Smedley Darlington Butler was born on July 30, 1881 in West Chester, Pennsylvania. Raised by Quaker parents, young Smedley attended prestigious schools and excelled in athletics. Thirty-eight days before his seventeenth birthday, however, Smedley enlisted in the Marine Corps; war had just erupted with Spain and Smedley answered his government's call to arms. He remained in the military for the next thirty-four years, eventually earning the rank of Major General.
During his three-plus decades in the military Major General Butler saw action all over the world: the Philippines, China, Nicaragua, Honduras, Mexico, Cuba, Panama, Haiti, and the European battlefields of World War I. To compliment his lengthy list of experiences, Butler earned himself sixteen awards, including not one but two Medals of Honor.

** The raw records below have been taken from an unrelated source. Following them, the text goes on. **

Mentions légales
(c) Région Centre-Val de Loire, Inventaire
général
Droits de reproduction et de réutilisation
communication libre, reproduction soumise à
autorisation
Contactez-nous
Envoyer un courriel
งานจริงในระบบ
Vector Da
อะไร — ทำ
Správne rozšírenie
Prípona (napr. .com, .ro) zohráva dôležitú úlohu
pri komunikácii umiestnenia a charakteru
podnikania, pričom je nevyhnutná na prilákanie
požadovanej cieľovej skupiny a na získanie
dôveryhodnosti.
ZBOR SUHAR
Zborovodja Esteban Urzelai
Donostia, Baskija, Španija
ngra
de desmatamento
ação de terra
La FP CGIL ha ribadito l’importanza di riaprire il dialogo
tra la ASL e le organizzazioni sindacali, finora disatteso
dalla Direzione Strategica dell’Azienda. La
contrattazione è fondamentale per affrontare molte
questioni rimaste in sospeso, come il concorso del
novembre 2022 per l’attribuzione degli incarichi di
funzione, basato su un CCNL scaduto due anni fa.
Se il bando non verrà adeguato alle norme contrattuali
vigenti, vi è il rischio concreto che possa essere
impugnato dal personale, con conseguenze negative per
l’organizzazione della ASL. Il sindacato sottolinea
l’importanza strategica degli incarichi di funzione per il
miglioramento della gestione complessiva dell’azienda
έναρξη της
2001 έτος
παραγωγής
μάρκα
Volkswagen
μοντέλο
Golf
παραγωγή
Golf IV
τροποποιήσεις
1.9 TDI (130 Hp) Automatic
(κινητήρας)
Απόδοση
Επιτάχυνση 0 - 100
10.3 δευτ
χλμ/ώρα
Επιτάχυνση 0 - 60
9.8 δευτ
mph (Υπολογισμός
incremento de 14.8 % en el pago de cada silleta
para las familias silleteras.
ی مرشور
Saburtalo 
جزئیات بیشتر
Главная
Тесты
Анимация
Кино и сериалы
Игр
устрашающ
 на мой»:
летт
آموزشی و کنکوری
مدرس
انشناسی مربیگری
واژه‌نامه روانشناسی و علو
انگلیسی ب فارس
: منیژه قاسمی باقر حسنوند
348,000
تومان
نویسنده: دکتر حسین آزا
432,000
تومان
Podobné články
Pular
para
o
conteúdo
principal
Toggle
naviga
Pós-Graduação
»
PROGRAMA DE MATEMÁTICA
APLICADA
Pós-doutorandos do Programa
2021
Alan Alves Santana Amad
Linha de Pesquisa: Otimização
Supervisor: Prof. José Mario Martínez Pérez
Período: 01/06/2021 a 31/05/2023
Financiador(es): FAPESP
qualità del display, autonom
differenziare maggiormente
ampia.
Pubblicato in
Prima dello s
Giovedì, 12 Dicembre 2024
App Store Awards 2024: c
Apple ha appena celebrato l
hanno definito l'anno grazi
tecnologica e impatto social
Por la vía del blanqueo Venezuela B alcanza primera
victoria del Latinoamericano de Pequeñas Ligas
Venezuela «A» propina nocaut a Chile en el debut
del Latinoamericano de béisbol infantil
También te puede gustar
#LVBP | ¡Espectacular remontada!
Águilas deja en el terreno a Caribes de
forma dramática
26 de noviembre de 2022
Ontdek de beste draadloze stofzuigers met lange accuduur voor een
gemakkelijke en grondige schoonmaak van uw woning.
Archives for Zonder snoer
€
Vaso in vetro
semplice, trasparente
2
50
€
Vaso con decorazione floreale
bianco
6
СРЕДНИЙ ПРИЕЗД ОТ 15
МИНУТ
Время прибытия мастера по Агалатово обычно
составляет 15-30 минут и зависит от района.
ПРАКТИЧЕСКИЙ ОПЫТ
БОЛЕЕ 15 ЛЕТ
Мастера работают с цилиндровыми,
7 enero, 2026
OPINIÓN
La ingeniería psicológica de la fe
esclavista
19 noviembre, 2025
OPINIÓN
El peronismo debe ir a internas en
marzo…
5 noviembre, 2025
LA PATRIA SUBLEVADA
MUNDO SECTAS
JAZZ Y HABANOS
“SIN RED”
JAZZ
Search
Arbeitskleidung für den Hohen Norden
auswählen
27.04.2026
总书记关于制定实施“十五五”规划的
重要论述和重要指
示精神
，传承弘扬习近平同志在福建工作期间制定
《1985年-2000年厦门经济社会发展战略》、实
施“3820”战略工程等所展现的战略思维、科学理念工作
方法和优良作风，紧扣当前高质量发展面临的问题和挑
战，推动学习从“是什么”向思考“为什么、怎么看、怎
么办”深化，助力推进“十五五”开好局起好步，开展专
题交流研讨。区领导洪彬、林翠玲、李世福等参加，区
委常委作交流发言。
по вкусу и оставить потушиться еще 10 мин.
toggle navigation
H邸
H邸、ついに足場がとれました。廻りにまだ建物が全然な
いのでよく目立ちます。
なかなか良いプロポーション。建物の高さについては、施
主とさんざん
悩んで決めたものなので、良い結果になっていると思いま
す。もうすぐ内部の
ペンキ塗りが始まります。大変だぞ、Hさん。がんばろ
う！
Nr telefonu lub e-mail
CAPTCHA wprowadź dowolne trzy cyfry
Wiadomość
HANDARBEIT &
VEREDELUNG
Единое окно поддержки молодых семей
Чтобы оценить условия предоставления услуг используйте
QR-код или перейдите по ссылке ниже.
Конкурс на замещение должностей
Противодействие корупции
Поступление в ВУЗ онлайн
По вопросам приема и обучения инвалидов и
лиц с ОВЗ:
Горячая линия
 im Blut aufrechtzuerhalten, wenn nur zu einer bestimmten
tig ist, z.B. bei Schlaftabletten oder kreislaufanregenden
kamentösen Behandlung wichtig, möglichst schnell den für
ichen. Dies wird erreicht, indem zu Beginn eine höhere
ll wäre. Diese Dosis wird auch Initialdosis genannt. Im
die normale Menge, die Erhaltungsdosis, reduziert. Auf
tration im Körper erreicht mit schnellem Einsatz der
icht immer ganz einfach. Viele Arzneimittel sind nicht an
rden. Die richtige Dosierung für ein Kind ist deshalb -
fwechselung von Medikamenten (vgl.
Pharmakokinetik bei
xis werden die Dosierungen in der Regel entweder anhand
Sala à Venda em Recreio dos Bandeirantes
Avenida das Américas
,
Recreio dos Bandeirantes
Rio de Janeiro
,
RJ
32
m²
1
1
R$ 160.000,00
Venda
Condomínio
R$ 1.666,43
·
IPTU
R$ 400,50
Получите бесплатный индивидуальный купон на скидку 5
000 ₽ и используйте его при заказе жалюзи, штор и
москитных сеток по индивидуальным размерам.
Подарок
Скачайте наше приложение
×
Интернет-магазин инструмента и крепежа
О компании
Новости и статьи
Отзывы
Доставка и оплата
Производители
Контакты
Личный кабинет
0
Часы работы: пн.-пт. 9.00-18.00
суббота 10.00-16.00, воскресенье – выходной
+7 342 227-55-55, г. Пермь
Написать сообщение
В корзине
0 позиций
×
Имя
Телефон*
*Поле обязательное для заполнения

Three years after his retirement from active duty in 1931, Major General Butler stood before the United States Congress and told of a conspiracy to overthrow President Roosevelt. According to Butler, a group of businessmen and a large contingent of ex-soldiers were intending to stage a coup and establish a fascist dictatorship. Butler was privy to this information because he was supposedly asked by the plotters to lead the ex-soldiers. A Congressional Committee found that Butler's allegations were indeed credible, but in the end no one was prosecuted. And while newspapers and publications like Time scoffed at Butler's claims, modern historians believe that a plot actually existed; the plot, however, is believed to have been in its infancy and was never close to being carried out.
When he was not busy exposing fascist plots, the retired Major General traveled the country speaking out against war profiteering. His 1935 book War is a Racket details numerous examples of industrialists, like the du Ponts, who greatly profited from the carnage of war. Reflecting on his long and distinguished military career, Butler wrote:
"I spent 33 years and four months in active military service and during that period I spent most of my time as a high class thug for Big Business, for Wall Street and the bankers. In short, I was a racketeer, a gangster for capitalism. I helped make Mexico and especially Tampico safe for American oil interests in 1914. I helped make Haiti and Cuba a decent place for the National City Bank boys to collect revenues in. I helped in the raping of half a dozen Central American republics for the benefit of Wall Street. I helped purify Nicaragua for the International Banking House of Brown Brothers in 1902-1912. I brought light to the Dominican Republic for the American sugar interests in 1916. I helped make Honduras right for the American fruit companies in 1903. In China in 1927 I helped see to it that Standard Oil went on its way unmolested. Looking back on it, I might have given Al Capone a few hints. The best he could do was to operate his racket in three districts. I operated on three continents."
Smedley Butler passed away on June 21, 1940 from an "incurable condition of the upper gastro-intestinal tract." And though Butler has largely disappeared from collective memory, his accusations against capitalism and the military-industrial complex are just as relevant today as they were in 1935.